Разворачиваюсь, собираясь укрыться в квартире Петровой от своего мучителя, но мужская рука уже отрезает мне путь к отступлению. Он нерешительно, почти невесомо касается моего плеча, с шумом выпуская воздух из легких, но тут же ее одергивает, заметив, как напряглась моя спина.
— Не знаю я, что сказать. Виноват, и готов на коленях стоять, лишь бы ты сумела меня простить. Только я понимаю, что этим ничего не исправлю, — шепчет, а мне хочется ударить себя по щеке, чтобы голова прояснилась, и сердце перестало барабанить о грудную клетку. — Не отказывайся от машины, от дома и… Карту оставь себе. Все это твое по праву. Ты не заслужила того, что я сделал с твоей жизнью…
Мне хочется повернуться. Нестерпимо хочется заглянуть в его глаза, чтобы найти ответы на мучащие меня вопросы… Ведь они наверняка там есть? Хочу знать, о чем он думает в эту самую минуту когда наша с ним жизнь рассыпается подобно карточному домику, не устоявшему под порывом лютого ветра…
— Уходи, — шепчу вместо этого, с силой потянув дверную ручку, и прежде, чем закрыть дверь перед его носом, все-таки позволяю себе маленькую слабость — лишь на мгновение бросаю взгляд на мужское лицо, отмечая, что в таком освещении оно отдает нездоровой серостью.
— Мы разъехались, — продолжаю свою исповедь, глядя в первую камеру — сегодня именно она моя главная собеседница. Стараюсь не отводить глаз, но надолго меня не хватает — прилипаю взглядом к серому пиджаку ведущего и даже с такого расстояния замечаю, что платочек в его нагрудном кармане сложен уж слишком небрежно. Выступает из границ больше положенного, и если дотошные гримерши на следующем перерыве не уделят этой мелочи должного внимания, к концу эфира он обязательно выскользнет, грозясь погибнуть под ботинками своего же владельца.
— Точнее, Игорь съехал в свою квартиру, галантно уступив мне наш загородный дом.
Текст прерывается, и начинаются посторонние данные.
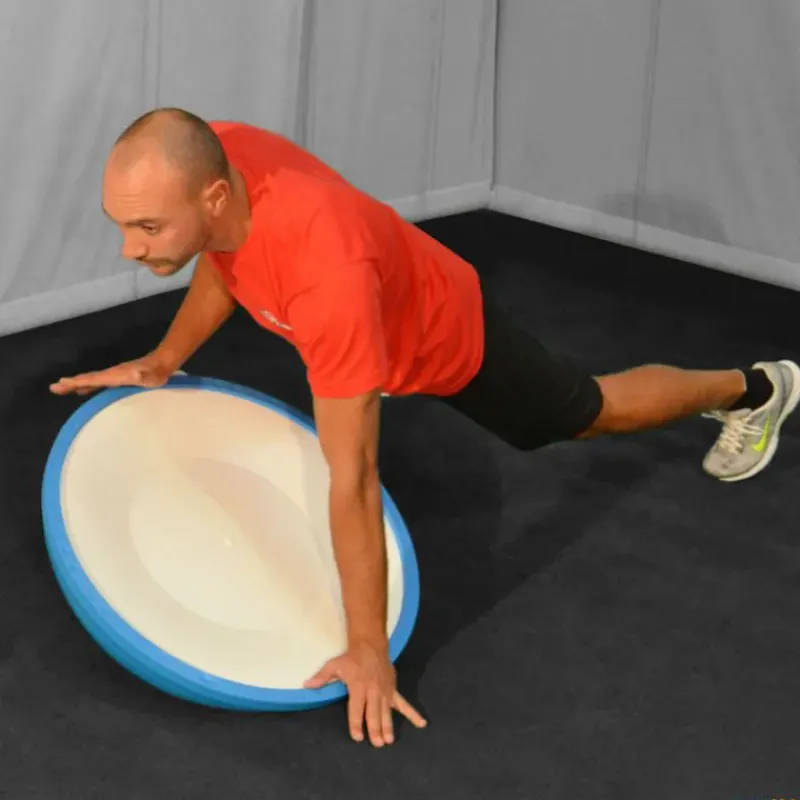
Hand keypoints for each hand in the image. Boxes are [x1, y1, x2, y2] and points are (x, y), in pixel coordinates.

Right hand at [49, 353, 173, 395]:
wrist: (162, 364)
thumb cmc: (156, 373)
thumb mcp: (151, 375)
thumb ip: (143, 374)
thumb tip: (135, 372)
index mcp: (115, 375)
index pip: (93, 379)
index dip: (78, 382)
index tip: (62, 384)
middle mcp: (112, 374)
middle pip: (88, 379)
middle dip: (70, 383)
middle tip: (54, 388)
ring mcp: (114, 376)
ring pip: (92, 380)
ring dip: (77, 384)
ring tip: (63, 389)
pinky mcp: (119, 378)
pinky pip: (99, 383)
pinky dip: (88, 386)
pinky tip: (85, 391)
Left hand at [304, 641, 426, 746]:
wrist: (370, 644)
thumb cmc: (351, 657)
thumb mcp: (334, 665)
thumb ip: (321, 677)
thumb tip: (306, 685)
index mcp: (358, 687)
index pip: (356, 709)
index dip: (356, 724)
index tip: (357, 737)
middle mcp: (373, 690)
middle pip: (373, 713)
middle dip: (375, 730)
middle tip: (377, 744)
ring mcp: (385, 691)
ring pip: (386, 712)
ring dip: (388, 727)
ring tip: (389, 740)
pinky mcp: (393, 689)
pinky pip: (403, 703)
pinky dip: (412, 714)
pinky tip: (421, 723)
— И как долго вы жили раздельно? — кажется, мое пристальное внимание к атласному лоскуту не осталось не замеченным, и теперь Филипп старается поправить этот аксессуар, пользуясь тем, что оператор переключился на одного из зрителей. Садится на подлокотник депутатского кресла и больше не смотрит ни на меня, приготовившуюся отвечать, ни на мужчину, недовольно склонившегося вправо, чтобы не задевать плечом руку ведущего.
— Месяц, может быть, полтора. Не слишком-то задавалась подсчетом, — произношу, и против воли запускаю шестеренки в своей голове. — Полтора. Точно.
— Как думаете, до вашего воссоединения, он продолжал свои встречи с любовницей?
Хороший вопрос. И если честно, им я задавалась так долго, что на одной из моих извилин наверняка натерта мозоль…
— Не знаю. Если верить Игорю, нет. Но, если быть честной с самой собой — зная, что он за человек, полагаться на слово ему все же не стоит.
Говорят, что время неплохой лекарь. Но то ли мне не подходит часовой пояс, то ли сердце мое настолько упрямое, что совсем не поддается лечению. До боли сжимаю пальцы, и теперь удивленно разглядываю свои ладошки — красные дуги от отпечатавшихся на них ногтей постепенно разглаживаются, оставляя после себя еле заметные отметины.